(Extracted records)
---+---

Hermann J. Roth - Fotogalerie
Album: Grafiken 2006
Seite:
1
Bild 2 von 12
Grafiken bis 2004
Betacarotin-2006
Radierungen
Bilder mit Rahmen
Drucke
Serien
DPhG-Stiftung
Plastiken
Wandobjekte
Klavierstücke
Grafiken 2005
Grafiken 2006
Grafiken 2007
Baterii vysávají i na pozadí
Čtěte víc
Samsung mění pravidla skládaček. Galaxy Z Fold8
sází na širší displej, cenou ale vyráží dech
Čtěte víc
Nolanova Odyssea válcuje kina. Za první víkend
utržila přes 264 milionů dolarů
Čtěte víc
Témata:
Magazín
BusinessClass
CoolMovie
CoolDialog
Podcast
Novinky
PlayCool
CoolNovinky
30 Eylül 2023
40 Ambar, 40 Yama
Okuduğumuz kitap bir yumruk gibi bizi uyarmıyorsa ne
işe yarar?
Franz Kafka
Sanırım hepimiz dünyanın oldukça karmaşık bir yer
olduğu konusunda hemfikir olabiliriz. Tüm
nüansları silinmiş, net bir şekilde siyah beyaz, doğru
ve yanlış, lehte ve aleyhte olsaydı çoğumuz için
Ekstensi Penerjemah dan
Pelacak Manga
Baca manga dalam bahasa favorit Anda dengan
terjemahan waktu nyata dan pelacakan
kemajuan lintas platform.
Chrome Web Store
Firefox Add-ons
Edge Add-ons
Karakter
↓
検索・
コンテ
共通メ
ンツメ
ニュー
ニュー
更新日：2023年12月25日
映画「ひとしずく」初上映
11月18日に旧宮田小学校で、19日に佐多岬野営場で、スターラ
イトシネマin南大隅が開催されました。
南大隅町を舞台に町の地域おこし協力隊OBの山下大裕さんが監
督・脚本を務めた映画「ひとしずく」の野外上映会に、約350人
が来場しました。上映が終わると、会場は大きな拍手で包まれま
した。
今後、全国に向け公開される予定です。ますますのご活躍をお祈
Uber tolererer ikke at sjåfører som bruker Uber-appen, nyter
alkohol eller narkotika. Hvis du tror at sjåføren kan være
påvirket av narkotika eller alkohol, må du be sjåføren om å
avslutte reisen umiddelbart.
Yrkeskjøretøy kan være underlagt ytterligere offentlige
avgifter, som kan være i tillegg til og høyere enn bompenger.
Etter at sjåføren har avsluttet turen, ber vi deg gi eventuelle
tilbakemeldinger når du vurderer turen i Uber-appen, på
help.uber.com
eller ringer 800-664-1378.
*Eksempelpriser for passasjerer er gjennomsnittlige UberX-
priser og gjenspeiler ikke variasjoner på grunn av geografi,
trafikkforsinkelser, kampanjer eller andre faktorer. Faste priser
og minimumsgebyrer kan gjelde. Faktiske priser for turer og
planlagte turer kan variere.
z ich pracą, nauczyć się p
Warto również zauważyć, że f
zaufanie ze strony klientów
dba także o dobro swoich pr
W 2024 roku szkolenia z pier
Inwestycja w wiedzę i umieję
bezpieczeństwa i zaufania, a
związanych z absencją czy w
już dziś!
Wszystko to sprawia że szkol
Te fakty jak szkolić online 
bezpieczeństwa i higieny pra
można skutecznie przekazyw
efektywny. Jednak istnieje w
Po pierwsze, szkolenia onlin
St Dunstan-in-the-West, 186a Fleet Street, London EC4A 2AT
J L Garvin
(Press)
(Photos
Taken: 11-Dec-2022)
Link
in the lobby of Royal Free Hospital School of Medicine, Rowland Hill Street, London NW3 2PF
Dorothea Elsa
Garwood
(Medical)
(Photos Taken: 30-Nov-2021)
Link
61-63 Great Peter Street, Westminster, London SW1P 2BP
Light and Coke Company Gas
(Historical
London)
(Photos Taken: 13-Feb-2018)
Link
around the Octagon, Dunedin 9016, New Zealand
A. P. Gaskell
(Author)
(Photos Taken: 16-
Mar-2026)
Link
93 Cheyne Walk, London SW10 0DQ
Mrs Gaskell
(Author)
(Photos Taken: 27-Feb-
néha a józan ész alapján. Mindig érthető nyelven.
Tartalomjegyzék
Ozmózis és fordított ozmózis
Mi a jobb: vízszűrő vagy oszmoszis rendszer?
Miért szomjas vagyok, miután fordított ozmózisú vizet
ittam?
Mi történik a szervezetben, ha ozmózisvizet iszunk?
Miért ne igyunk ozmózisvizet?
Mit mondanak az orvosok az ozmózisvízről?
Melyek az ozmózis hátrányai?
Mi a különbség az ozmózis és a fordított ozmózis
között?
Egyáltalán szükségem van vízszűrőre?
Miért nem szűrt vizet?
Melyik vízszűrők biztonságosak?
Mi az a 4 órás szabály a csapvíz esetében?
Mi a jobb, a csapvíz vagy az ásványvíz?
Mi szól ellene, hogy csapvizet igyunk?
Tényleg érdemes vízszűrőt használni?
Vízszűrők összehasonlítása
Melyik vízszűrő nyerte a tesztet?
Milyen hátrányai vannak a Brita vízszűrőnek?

---+---

=== Job ===
Show the lines of the entries that include the string "alkohol", copying each in full.

=== Result ===
alkohol eller narkotika. Hvis du tror at sjåføren kan være
påvirket av narkotika eller alkohol, må du be sjåføren om å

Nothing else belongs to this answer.